Minimun read length in miRDeep2 main script #101

Closed JoseCorCab closed 2 years ago

JoseCorCab commented 2 years ago

Dear all, I have been using your tool executing the main script. Until recently I’ve had no problems with the hardcoded minimum read length threshold of 17 in sanity_check_reads_ready_file.pl because most of the reads were higher than this value. However, I am currently looking for miRNA in some sequencing samples where most of the reads are below this 17 value, so miRDeep2 uses a small percentage of them. I think that being able to change this threshold through the command line would be an interesting improvement for this script.

Drmirdeep commented 2 years ago

There are many interesting improvements that could be done. However, as long as the code works and there is no bug it will not lead to a change of the source. If you need 17 nt you can apparently easily change it in your installation files. I would be really worried if most of my reads are only 17 nt long except for the case where the species under investigation is known to have mature miRNAs of only 17nt in length.

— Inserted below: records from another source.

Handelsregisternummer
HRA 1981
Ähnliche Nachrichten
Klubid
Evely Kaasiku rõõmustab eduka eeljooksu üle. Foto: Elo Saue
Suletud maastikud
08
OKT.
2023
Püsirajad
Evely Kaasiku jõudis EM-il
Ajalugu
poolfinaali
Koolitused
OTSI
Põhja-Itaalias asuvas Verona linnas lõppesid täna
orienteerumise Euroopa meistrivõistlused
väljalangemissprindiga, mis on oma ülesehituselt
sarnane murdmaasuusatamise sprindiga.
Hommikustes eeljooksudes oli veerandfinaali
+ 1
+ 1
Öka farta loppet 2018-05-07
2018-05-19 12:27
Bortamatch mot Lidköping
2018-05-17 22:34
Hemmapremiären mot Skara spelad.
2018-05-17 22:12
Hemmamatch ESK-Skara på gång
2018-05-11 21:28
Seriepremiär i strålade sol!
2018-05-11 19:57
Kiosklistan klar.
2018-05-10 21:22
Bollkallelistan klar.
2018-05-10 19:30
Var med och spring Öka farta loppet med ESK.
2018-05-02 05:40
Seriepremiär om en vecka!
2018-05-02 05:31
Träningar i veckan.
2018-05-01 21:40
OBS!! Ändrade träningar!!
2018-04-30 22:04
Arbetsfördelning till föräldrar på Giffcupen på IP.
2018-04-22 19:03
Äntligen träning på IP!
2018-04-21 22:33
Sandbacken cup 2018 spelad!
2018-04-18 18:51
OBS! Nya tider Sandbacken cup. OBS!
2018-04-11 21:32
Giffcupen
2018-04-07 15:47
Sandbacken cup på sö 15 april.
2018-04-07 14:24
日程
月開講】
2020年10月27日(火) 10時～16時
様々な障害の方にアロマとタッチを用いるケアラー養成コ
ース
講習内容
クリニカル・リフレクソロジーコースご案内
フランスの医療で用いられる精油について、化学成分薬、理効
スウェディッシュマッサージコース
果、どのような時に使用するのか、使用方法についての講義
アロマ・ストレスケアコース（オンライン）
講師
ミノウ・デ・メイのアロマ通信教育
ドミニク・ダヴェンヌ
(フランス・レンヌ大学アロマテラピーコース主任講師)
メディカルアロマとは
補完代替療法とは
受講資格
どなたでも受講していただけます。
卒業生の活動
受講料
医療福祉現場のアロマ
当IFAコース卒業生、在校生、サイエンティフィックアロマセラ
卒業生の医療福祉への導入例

JoseCorCab commented 2 years ago

Dear @Drmirdeep, thank you for your answer. We are quite concerned about the small size of the reads (the libraries are form mice and human). Because of this we are trying to confirm that the problem is not the software but in the sequencing library preparation. We appreciate your advice and we will take your opinion very seriously. We are using miRDeep2 to detect any possible miRNA in our samples (we are not too concerned with discovery quality because we apply other downstream filters) and we've seen miRDeep behavior we don't fully understand. We launch miRDeep2 and we keep all miRNAs detected with a significant randfold p-value and no Rfam alert. Using these low size reads libraries, we have executed miRDeep2 using different minimum read length thresholds: 18, 17 (both available in your last miRDeep version), 15 and 10 (We had to modify local miRDeep code for applying this). When we reduced the threshold, more reads were mapped, so miRNAs detected in all 4 executions were supported by more reads and the miRDeep score increased (as expected). However, although more reads were mapped, miRDeep2 discovered a smaller amount of miRNAs. It appears as though the additional reads are actually reducing the confidence in the miRNAs. Is this an expected behavior of miRDeep? If so, could you explain why? I can give you more information of the execution if you need.